• **AUFGABEN**
a. Um welche Uhrzeit begann laut dem Bericht über die Antikriegsdemo in Duisburg die Demo in Duisburg-Hochfeld?
b. Bearbeite bitte im Bericht über die Antikriegsdemo in Duisburg die Stelle von "Am Samstag, den" bis "wir keine Zeitzeugen.". Ersetze darin "Antikriegsdemo" durch "Friedensdemo" und gib die Stelle vollständig wieder.

• **AUSGEWÄHLTER AUSZUG**
►

Sonntag, 18. Januar 2009

Antikriegsdemo in Duisburg

Am Samstag, den 17.01.2009 fand in Duisburg-Hochfeld um 14.30 h eine Antikriegsdemo statt. Dem vorangegangen war um 13.00 h eine ProIsrael-Kundgebung in der Innenstadt. Bei dieser Kundgebung waren wir keine Zeitzeugen.

Die Demoteilnehmer der Antikriegsdemo versammelten sich am Hochfelder Markt. Auf dem Weg dorthin fiel die starke Präsenz der Polizei auf. Die Duisburger Polizei hatte sich reichlich Unterstützung aus den Nachbarstädten geholt. An den Veranstalter angeschlossen hatten sich, neben zahlreichen BürgerInnen, diverse Initiativen. Die Stimmung empfanden wir als recht entspannt. Jeder konnte mit jedem ins Gespräch kommen, ungeachtet der Herkunft und der Religion. Nachdem alle Reden gehalten worden waren, setzte sich der Protestzug in Bewegung, der bis in die Duisburger Innenstadt ziehen sollte. Das Ziel war der Burgplatz (Rathaus). Die Teilnehmerzahl dürfte mit 2.000 Personen richtig geschätzt sein. Unsere fürsorgliche -wir nennen das mal wohlwollend so- Polizei übernahm die Führung, flankierte uns rechts und links des Zuges und bildete das Schlusslicht.

Da ich mich bei Massenveranstaltungen höchst ungern in der Menge aufhalte, zog ich es vor am Rande zu gehen zwischen anderen Demoteilnehmern und unseren Freunden und Helfern. So bekommt man die Stimmung des Demostrationszuges mit und die der Polizei. Die Demonstranten waren mit Leib und Seele dabei und riefen ihre Empörung über die Geschehnisse im Gaza-Streifen heraus. Beim Studieren der Polizeigesichter sah man teilweise sehr angespannte Gesichter und teilweise locker-gelassene Gesichter. Eins war klar zu erkennen: ihnen sollte nichts entgehen.

◄

• **EINTRÄGE**
►

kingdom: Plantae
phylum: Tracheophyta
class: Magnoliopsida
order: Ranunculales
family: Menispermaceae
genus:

◄

• **DIE ANTWORTEN**
a. Um 14.30 Uhr.

b.
Am Samstag, den 17.01.2009 fand in Duisburg-Hochfeld um 14.30 h eine Friedensdemo statt. Dem vorangegangen war um 13.00 h eine ProIsrael-Kundgebung in der Innenstadt. Bei dieser Kundgebung waren wir keine Zeitzeugen.